NEW YORK - Investors are homing in on a flood of earnings reports from Wall Street’s tech and Internet giants, as the high-growth stocks that have led markets higher for years face pressures from regulation, supply-chain snags and rising Treasury yields.
Apple Inc, Microsoft Corp, Google parent Alphabet Inc, Amazon.com Inc and Facebook Inc are all set to report earnings next week. Collectively, those five names account for over 22% of the weighting in the S&P 500, giving their stock moves enormous sway over the broader index.
Strong earnings reports have helped lift the S&P 500 to fresh record highs, with the benchmark index rising 5.5% so far in October. In September, the index posted its biggest monthly percentage drop since the pandemic began in March 2020.
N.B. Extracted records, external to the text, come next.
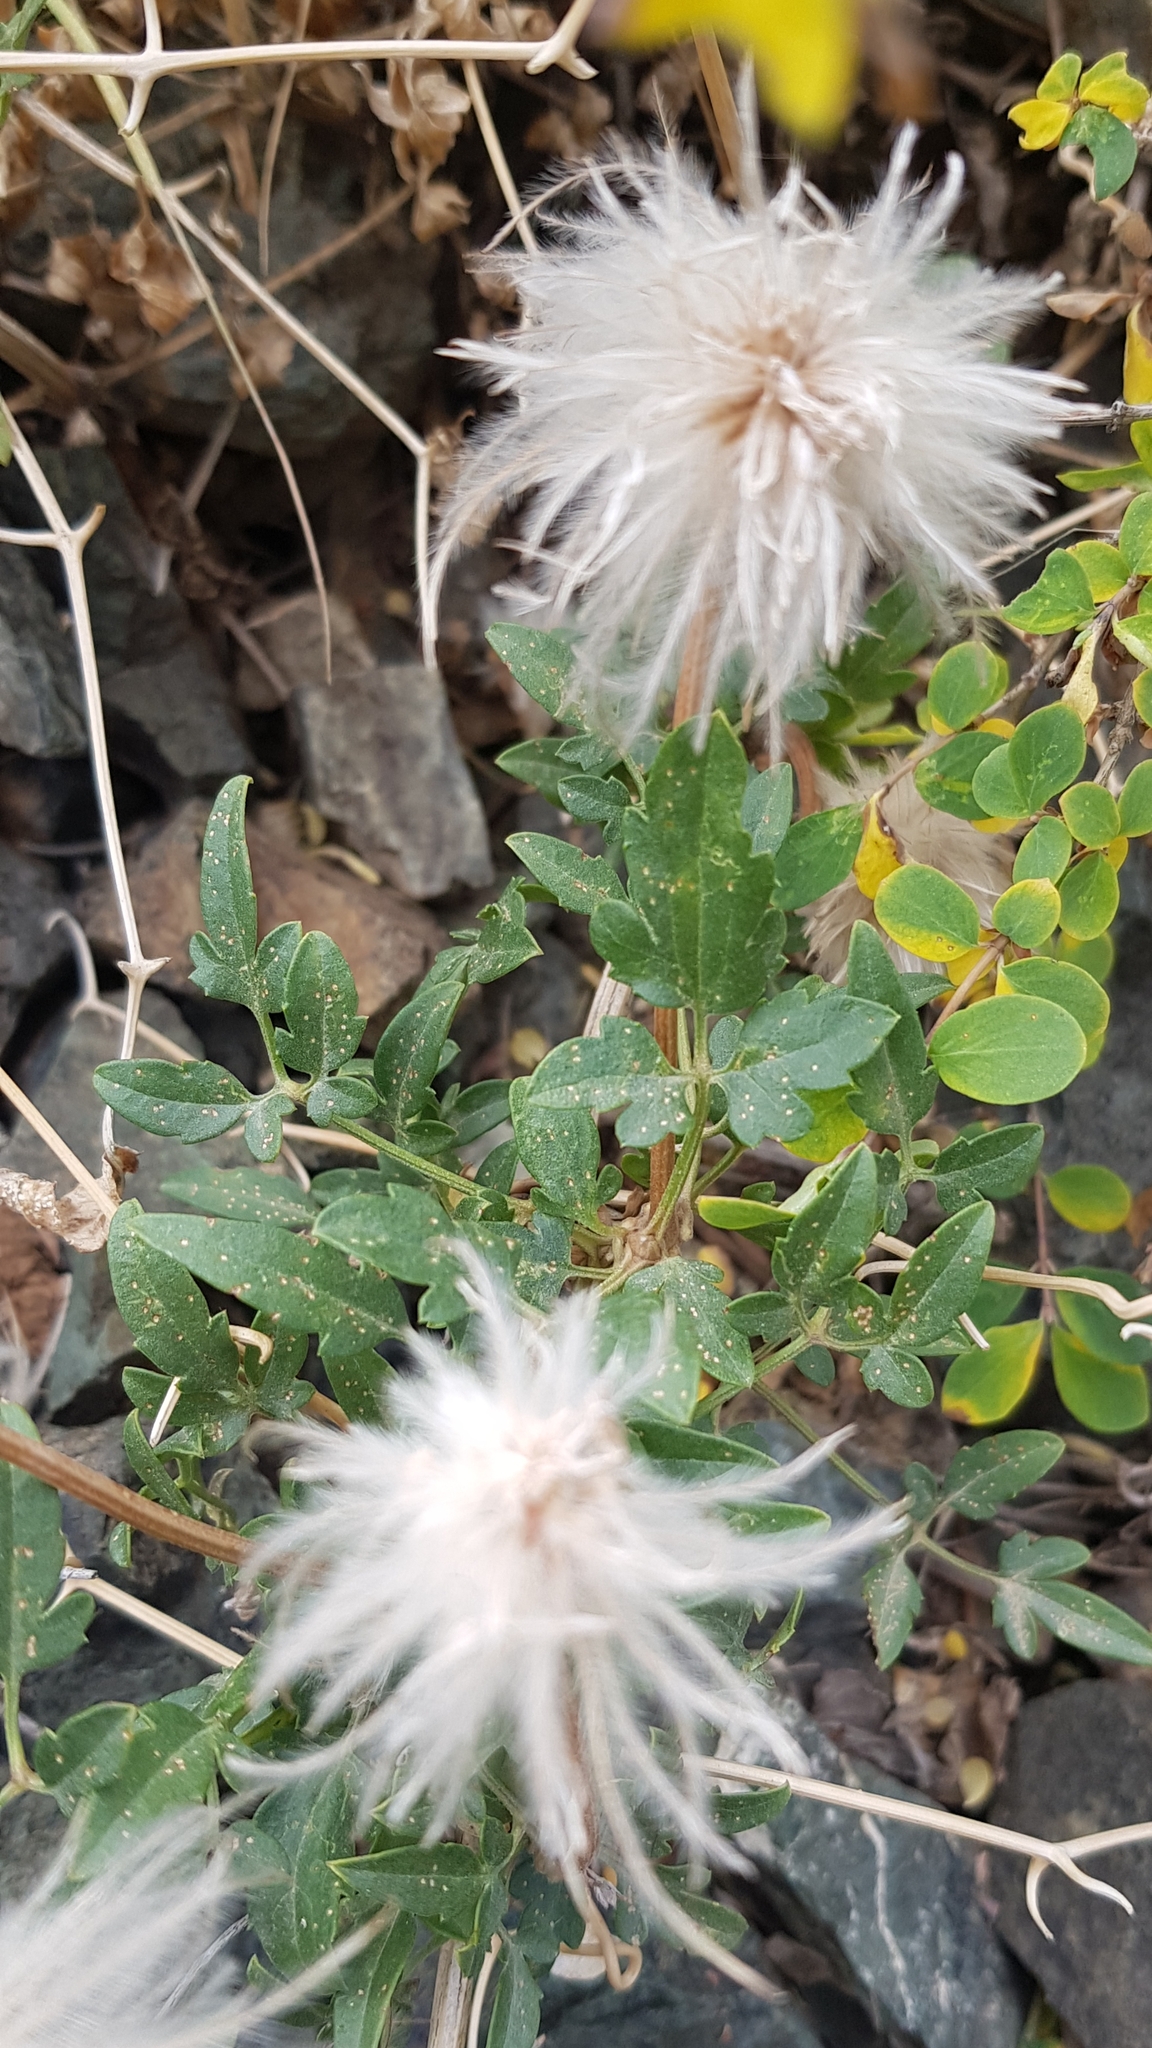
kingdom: Plantae
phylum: Tracheophyta
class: Magnoliopsida
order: Ranunculales
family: Ranunculaceae
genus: Clematis
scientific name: Clematis tangutica
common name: Orange-peel clematis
While investors expect most of the big technology firms to show robust profits, many will also be listening for indications of whether they will be able to sustain that growth. Also in focus will be any forecasts regarding supply bottlenecks, such as the chip shortage that has affected a broad swath of global industries, as well as their views on how sustainable the recent surge in consumer prices will be.
There have already been some signs that tech companies may have a high bar to clear. Intel and IBM fell sharply after their reports disappointed this week.
Meanwhile, shares of Facebook fell 5% on Friday after Snap Inc, the owner of photo messaging app Snapchat, said privacy changes implemented by Apple on iOS devices hurt its ability to target and measure its digital advertising.
"I would expect the potential for more volatility," said James Ragan, director of wealth management research at D.A. Davidson. "We just might get the possibility for some of these big companies to disappoint a little bit."
The market's gains this month have been led by sectors seen as particularly sensitive to swings in the economy, including energy and financials, which have gained 11% and 8%, respectively. The S&P 500 technology sector is up 6% month-to-date.
Many tech-focused companies received a boost in the wake of the pandemic, amid a shift in consumer behavior amid economic lockdowns and a move to working from home.
"The question then becomes, can they keep it up?” said Sameer Samana, senior global market strategist at Wells Fargo Investment Institute. "What do the growth rates look like for large tech?"
A BofA Global Research survey showed earlier this month that fund managers are slightly underweight technology relative to their average positioning of the past 20 years. At the same time, they named “long tech” as the market’s most crowded trade for the fourth straight month.
Supply-chain issues including the semiconductor shortage are sure to be a topic for iPhone maker Apple, while Amazon could give a window into how the holiday shopping season may be hit by logistics snags.
"If ... Apple says, 'Yeah, we would have sold a lot more phones except for the chip shortage,' you think it’s really severe then because they are probably first in line to get chips from everybody,” said Peter Tuz, president of Chase Investment Counsel.
The prospect of U.S. government regulatory intervention, also hangs over these behemoth companies, so investors will be keen for any insight.
This week, the U.S. consumer watchdog said it has demanded information from a number of tech giants on how they gather and use consumer payment data.
A sustained rise in Treasury yields, which move inversely to bond prices, may also pose a longer-term threat to technology and other growth shares. Valuations of those companies rely more on future cash flows, which are discounted more acutely in standard models when yields rise. The yield on the 10-year Treasury note has risen about 35 basis points in the past month to 1.64%.
"It hasn’t been all good news on the earnings front," wrote Art Hogan, chief market strategist at National Securities. "So far the good news has won the tug of war against the bad, but we have a long and potentially bumpy road in front of us."